The Machine Experience Manifesto
A vision for designing interfaces that serve both human and machine intelligence
Our Belief
We believe that the rise of AI agents as primary users of digital interfaces represents not a disruption, but an opportunity — an opportunity to build better experiences for everyone.
The same patterns that enable AI agents to navigate, understand, and act upon digital content also empower human users with disabilities, enhance accessibility, and create more robust, maintainable systems.
This is the Convergence Principle: interfaces optimised for machines inherently improve experiences for humans.
What is Machine Experience?
Machine Experience (MX) is the practice of designing and building digital interfaces with explicit recognition that AI agents are legitimate users deserving thoughtful design consideration.
Where User Experience (UX) focused exclusively on human interaction, Machine Experience acknowledges a fundamental shift: autonomous systems now browse websites, complete purchases, extract information, and make decisions without human intervention.

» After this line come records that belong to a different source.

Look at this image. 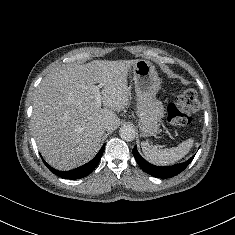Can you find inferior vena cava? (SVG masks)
Segmentation results:
<instances>
[{
  "instance_id": "602c4592",
  "label": "inferior vena cava",
  "mask_w": 235,
  "mask_h": 235,
  "mask_svg": "<svg viewBox=\"0 0 235 235\" xmlns=\"http://www.w3.org/2000/svg\"><path fill=\"white\" fill-rule=\"evenodd\" d=\"M102 129L106 130L107 129V125L106 124H102Z\"/></svg>"
}]
</instances>
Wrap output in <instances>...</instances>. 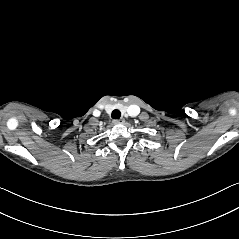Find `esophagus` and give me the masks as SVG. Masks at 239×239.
<instances>
[{
	"label": "esophagus",
	"instance_id": "34e87169",
	"mask_svg": "<svg viewBox=\"0 0 239 239\" xmlns=\"http://www.w3.org/2000/svg\"><path fill=\"white\" fill-rule=\"evenodd\" d=\"M125 122L124 118H120L118 120H114V123H119V124H123Z\"/></svg>",
	"mask_w": 239,
	"mask_h": 239
}]
</instances>
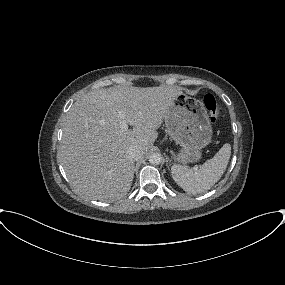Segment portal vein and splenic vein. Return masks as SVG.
I'll return each instance as SVG.
<instances>
[{
	"label": "portal vein and splenic vein",
	"mask_w": 285,
	"mask_h": 285,
	"mask_svg": "<svg viewBox=\"0 0 285 285\" xmlns=\"http://www.w3.org/2000/svg\"><path fill=\"white\" fill-rule=\"evenodd\" d=\"M117 116H118L119 119L122 120L121 129H122L123 131H126V130L128 129V124H127V122H126V120H125V114H124V112H123V111H119V112L117 113Z\"/></svg>",
	"instance_id": "portal-vein-and-splenic-vein-1"
}]
</instances>
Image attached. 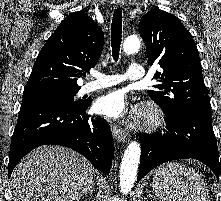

MX practitioners design for this reality whilst ensuring human users benefit equally from the improvements.
Core Principles
1. Semantic Clarity
Structure precedes presentation. Semantic HTML, explicit state management, and machine-readable metadata create interfaces that both humans and agents can reliably interpret.
2. Universal Accessibility
Patterns that work for AI agents also work for screen readers, keyboard navigation, and assistive technologies. MX is accessibility 2.0 — designing for the broadest possible range of users, human and machine alike.
3. Explicit State
Make system state visible and queryable. Agents and humans both benefit from knowing where they are, what actions are available, and what the consequences of those actions will be.
4. Progressive Disclosure
Information should be structured for both scanning and deep reading. Provide clear navigation, tables of contents, heading hierarchies, and semantic markup that allow both quick assessment and thorough investigation.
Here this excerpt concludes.